Hey guys, just got my alti back from the shop where it got it's alignment. Recently replaced all the shocks/struts with a friend... GOD DAMN I hate whoever put the nut on one of the rear top mounts!!! 

Anyway... lol, I have an old xenondepot kit in my car that the company doesn't carry parts for anymore, it's the one where they were using Phillips Ultinon parts. I think my driver's side ballast is dead since it won't ignite any more, and I know that it had been exposed to more moisture than it should have been. 

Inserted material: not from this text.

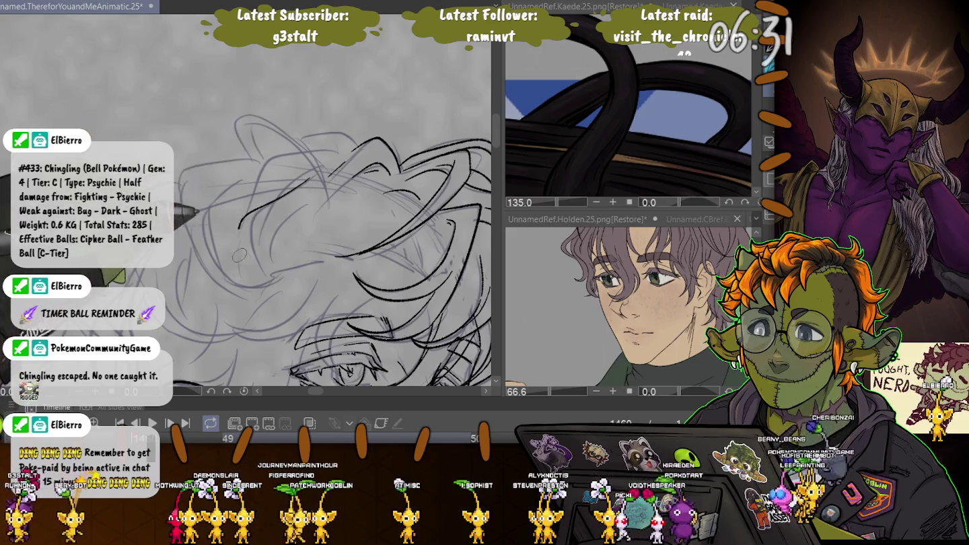
{"action": "left_click_drag", "start_coordinate": [257, 210], "coordinate": [252, 266]}
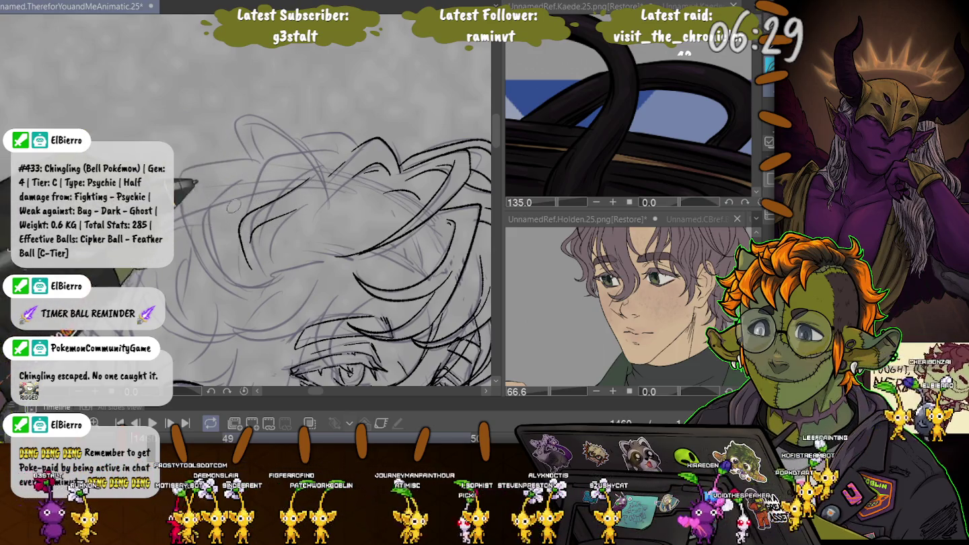
{"action": "scroll", "coordinate": [267, 125], "scroll_direction": "down", "scroll_amount": 3}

My questions to you guys are:
1. What vendors are good ones now? Been so long since I've done anything except look at my altima rot in the driveway.
2. What size bulb/conversion kit is it again? For some reason I think I remember an H1/H4 kit or something, I can't remember, and lighting has never been my forte.

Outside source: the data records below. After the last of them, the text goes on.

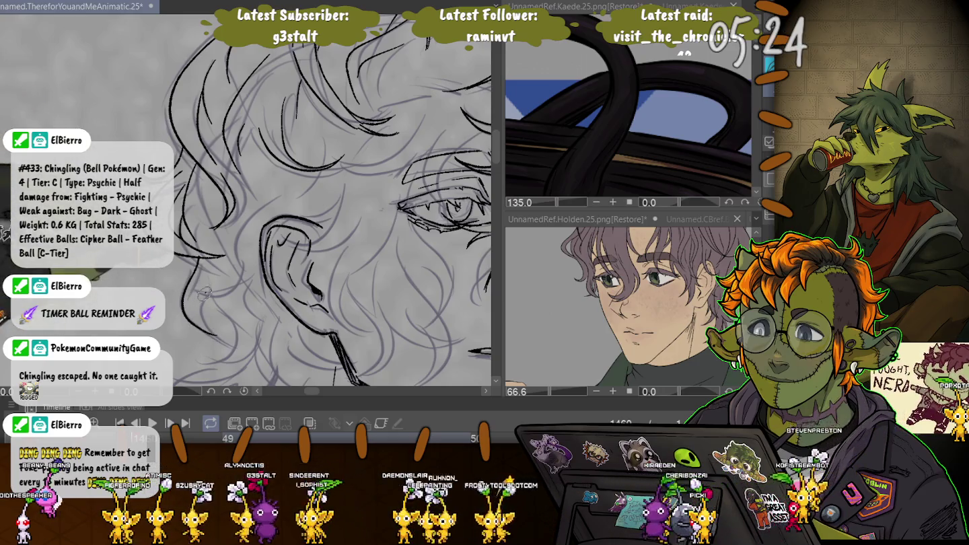
{"action": "left_click_drag", "start_coordinate": [192, 272], "coordinate": [200, 297]}
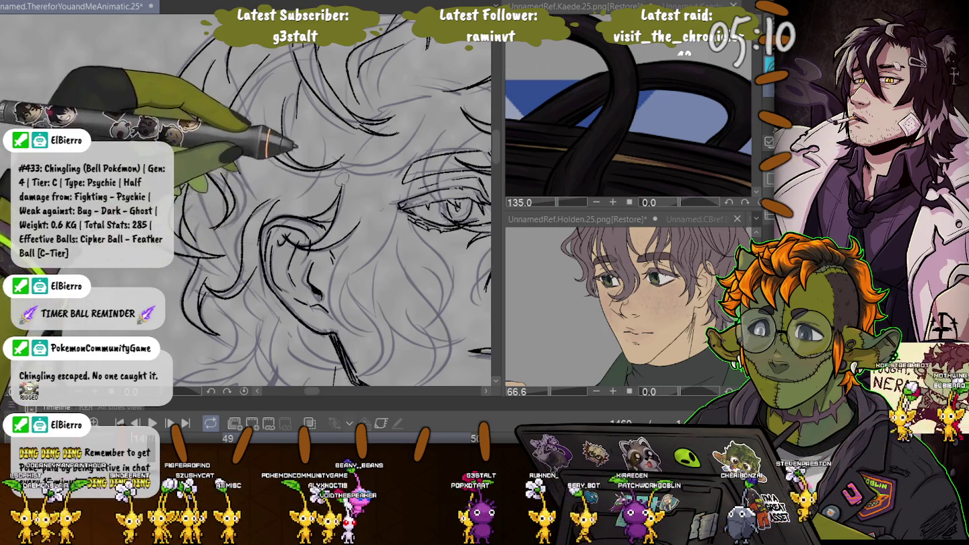
{"action": "scroll", "coordinate": [294, 146], "scroll_direction": "down", "scroll_amount": 3}
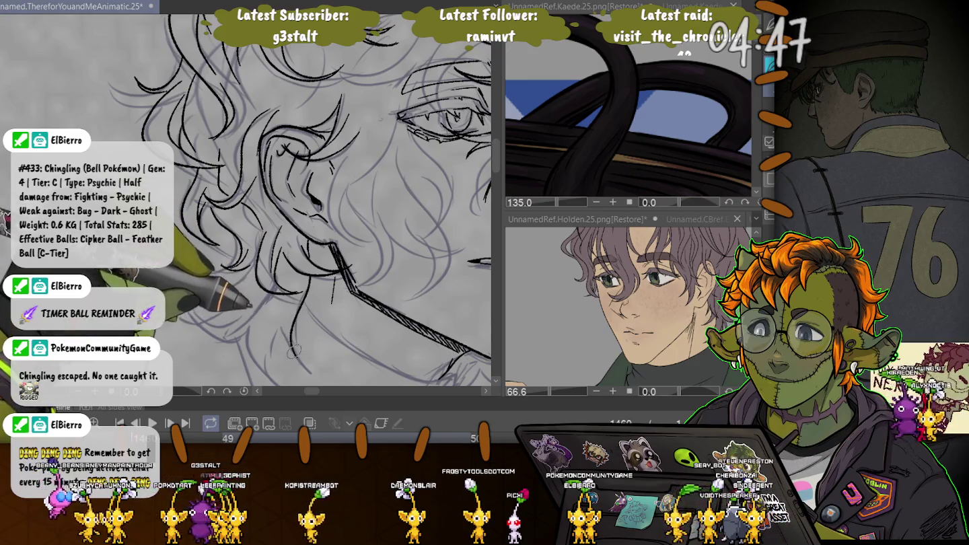
{"action": "left_click_drag", "start_coordinate": [276, 372], "coordinate": [250, 338]}
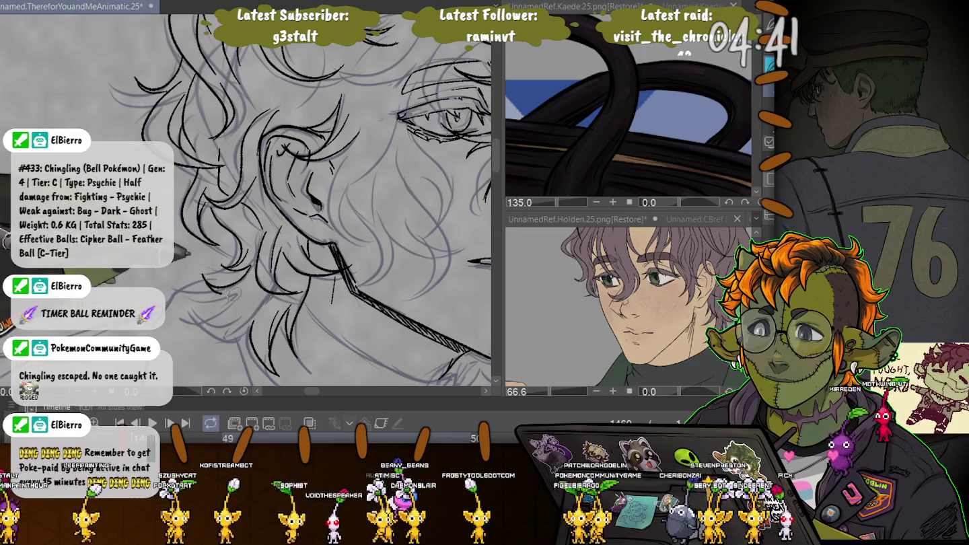
{"action": "left_click_drag", "start_coordinate": [188, 253], "coordinate": [219, 173]}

Looking for the cheapest, most reliable kit available with warranty and good customer service should something happen. Not sure if it's possible, but looking to spend <100 bucks since I'm living paycheck to paycheck since the economy crashed.

Thanks fellas,
Isaac


----------



## eyesack (Feb 22, 2006)

bumping lol


----------



## Nickaltima (Jan 11, 2008)

i just had to replace a set of shit ebay xentec hids in mine..if your cars 02-06 its H1..the bulb burned out just after a year and the seller "conveniently" couldnt find any info i bought something(fucking asshole) so i bought 50 watt set as oppose to the traditional and common 35 watt set from a authorized ebay seller selling euro effects(EFX) it was 180 shipped i just got them yesterday..and they are BRIGHT AS HELLLLLL haha the main reason i bought them is because there is a no hassle true lifetime warranty as long as no parts were altered or visibly damaged from a accident or what not..also my shitty 1st ebay set were garbage from jump street the night i put them in the pass side bulb wouldnt ignite i would have to turn on/off 5 or so times so..if you can scrounge up the xtra 80 bucks go for the 50w efx kit..they have a 35w kit for around 130 i believe too


----------